Türkiye Gazeteciler Sendikası Genel Başkanı Ercan İpekçi: AKP hükümeti döneminde çıkarılan Türk Ceza Yasası (TCK) gibi yasalarla Türkiye gazeteciler açısından cezaevine dönüştü. Gazetecilerin yargılanmasında usulden kaynaklı hatalar bulunuyor. Şimdi bir kişi hakkında bir iddia ortaya konuluyor. Kişiyi tutukluyorsunuz, cezaevine koyuyorsunuz. 6 aydan önce mahkemeye çıkma şansı yok. Mahkemeye çıksa tahliye kararı veriliyor. Vatan gazetesinin internet editörü Aylin Duruoğlunda böyle oldu. Mustafa Balbayın durumu da öyle. Tutukluluk süresi uzadı. Vedat Kurşun 169 yıl hapis cezasına çarptırıldı. Şimdi karar Yargıtayda. Mahkeme diyor ki Kurşuna, Sen terör örgütü üyesi değilsin. Terör örgütü propagandası yapıyorsun yazdığın haberlerle.Yazılan her haberi propaganda olarak nitelendirseniz nasıl olacak bu iş?”


‘Haksız yere cezaevinde'

DSP Genel Başkanı Masum Türker, Balbay’ın haksız bir şekilde tutuklu olduğunu belirtirken, “Hâlâ tutuklu olmasını, düşüncenin susturulması olarak görüyorum. Kendisine selam gönderiyorum. Zaman zaman yazıyor ama sınırlı yazıyor herhalde. Asıl yazılarını özlüyorum” dedi.

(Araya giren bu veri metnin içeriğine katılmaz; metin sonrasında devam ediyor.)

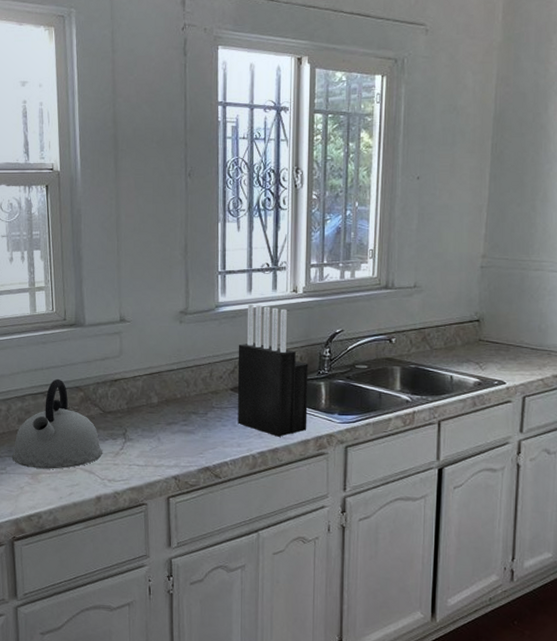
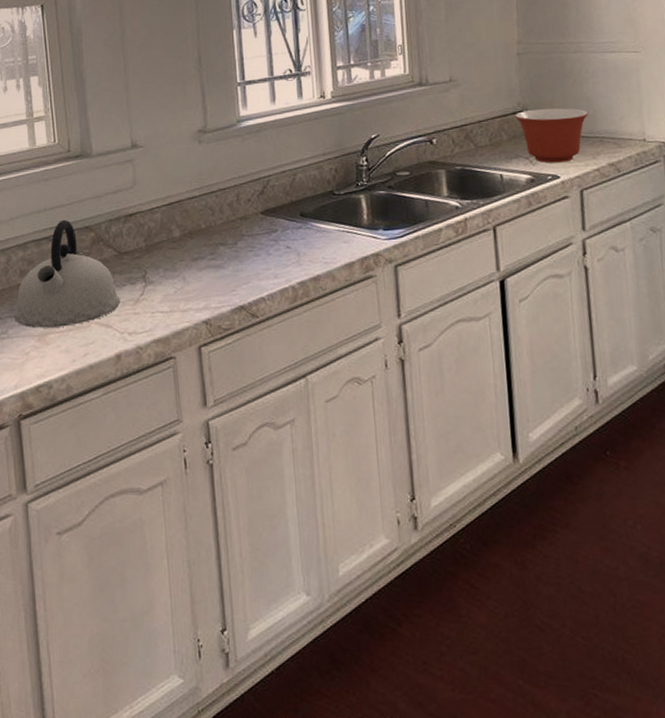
knife block: present [237,304,309,437] -> none [265,115,350,262]
mixing bowl: none [471,319,540,370] -> present [515,108,589,163]

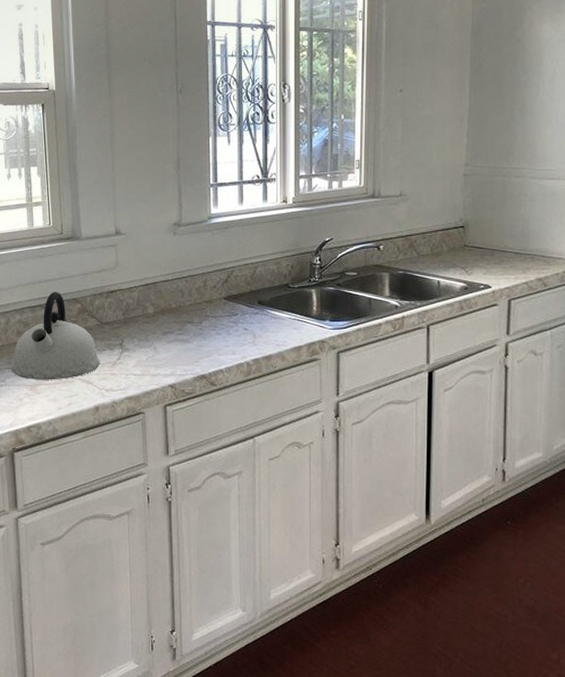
mixing bowl: present [515,108,589,163] -> none [456,225,523,274]

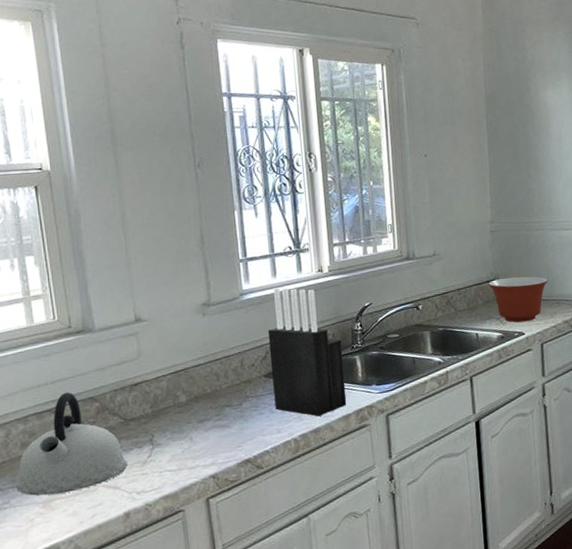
knife block: none [231,214,300,344] -> present [268,288,347,417]
mixing bowl: none [456,225,523,274] -> present [488,276,548,323]

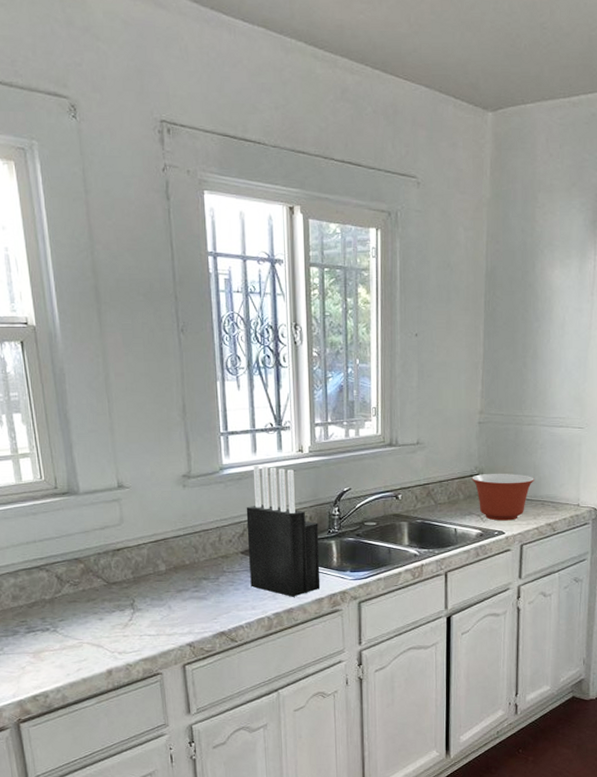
kettle: present [16,392,128,496] -> none [9,551,111,647]

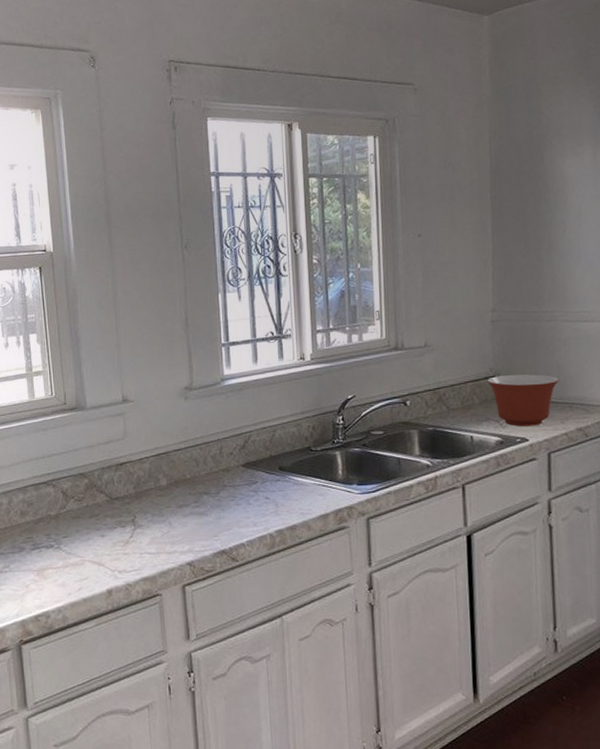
knife block: present [246,465,321,597] -> none [247,374,326,513]

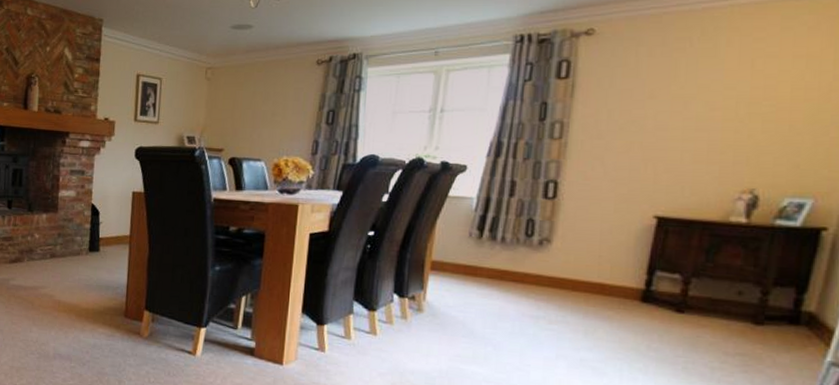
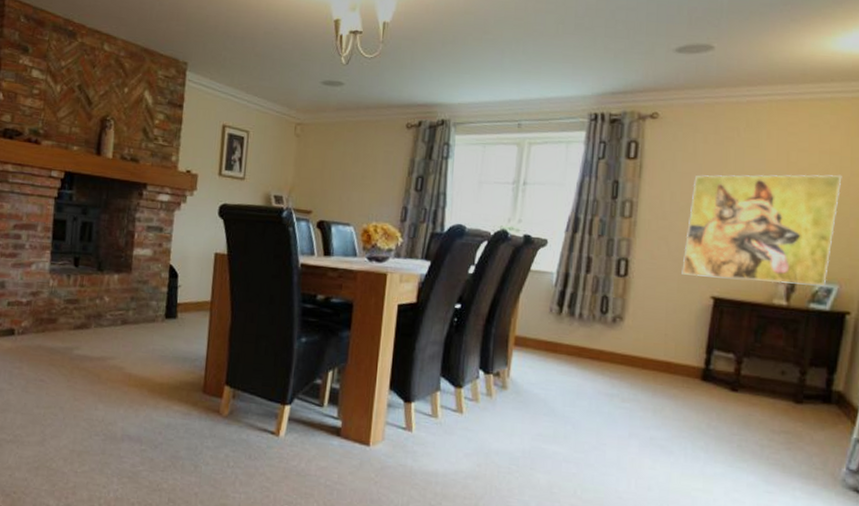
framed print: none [619,80,822,201] -> present [681,174,842,286]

TBMM İnsan Hakları Komisyonu üyesi, CHP İzmir Milletvekili Ahmet Ersin, Silivri’de insanların peşinen cezalandırıldıklarını belirterek, “Mustafa Balbay Türkiye’de hatta dünyada iyi tanınan, bilinen bir gazeteci. Yeri belli, işyeri belli, toplumun saygın bir insanı, mesleğinde başarılı bir gazeteci. Bunlara rağmen Ceza Muhakemesi Usul Kanunu’ndaki tutuklama nedenlerinin hiçbirinin gerçekleşmiş olmamasına rağmen, keyfi bir nedenle, gözdağı verme, sindirme amacıyla haksız yere cezaevinde tutuluyor” diye konuştu. Komisyonun bir diğer CHP’li üyesi Malik Ecder Özdemir de “Türkiye’de kaba hukuksuzluk yaşandığını” anlatarak, “500 günlük tutukluluk süresi hiçbir hukuk anlayışına, evrensel bildirgeye sığmaz. AİHM kararlarına da sığmıyor” dedi.